Instructions to follow = For every entry that follows, return the words exactly and omit any picture.

:: Data under study ::

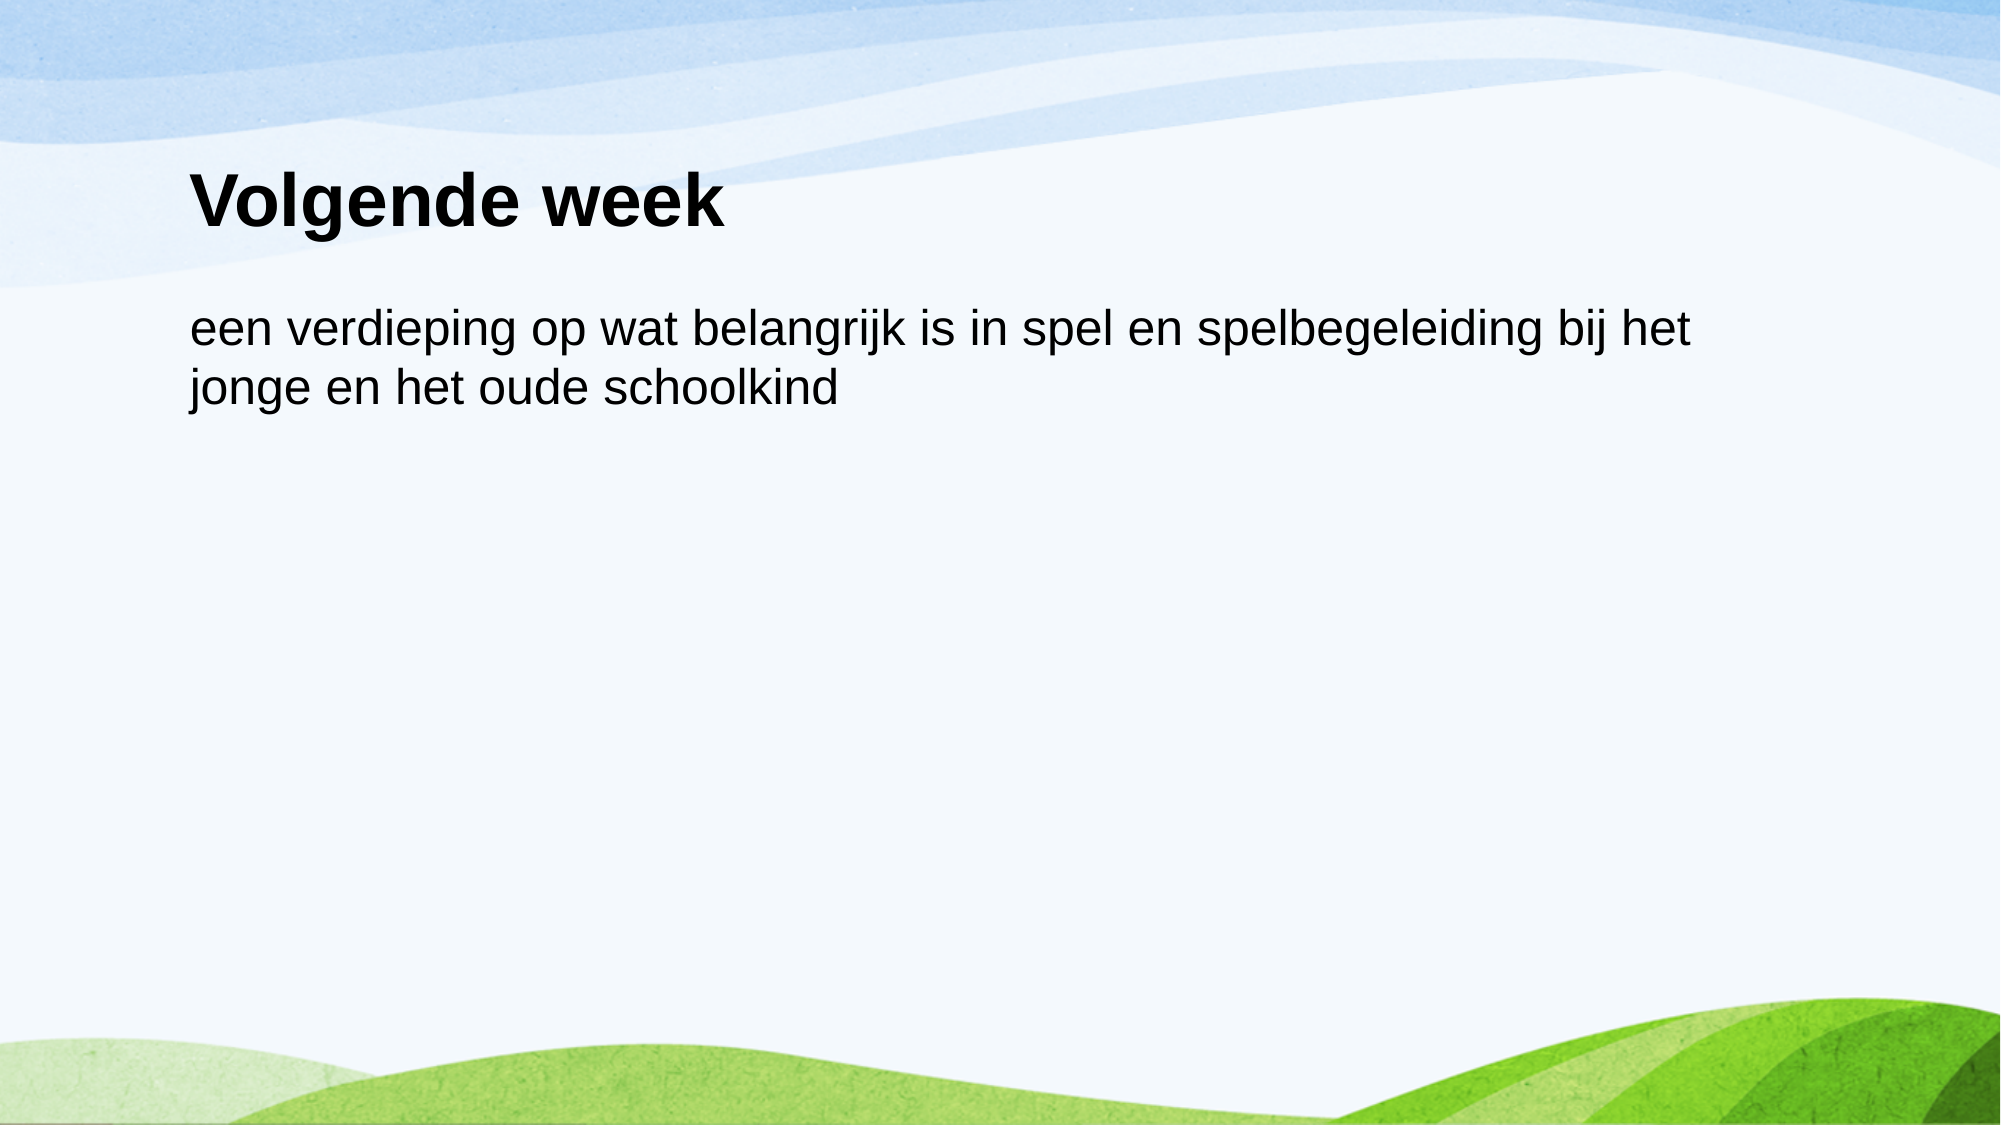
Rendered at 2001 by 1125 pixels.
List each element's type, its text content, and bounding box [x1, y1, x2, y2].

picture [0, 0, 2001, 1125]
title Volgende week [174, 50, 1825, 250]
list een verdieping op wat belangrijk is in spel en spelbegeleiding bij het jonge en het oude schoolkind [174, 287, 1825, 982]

:::

Reply to the exercise =
Rendered at 2001 by 1125 pixels.
List each element's type, its text content, and bounding box [x1, y1, x2, y2].

picture [0, 0, 2001, 1125]
title Volgende week [174, 50, 1825, 250]
list een verdieping op wat belangrijk is in spel en spelbegeleiding bij het jonge en het oude schoolkind [174, 287, 1825, 982]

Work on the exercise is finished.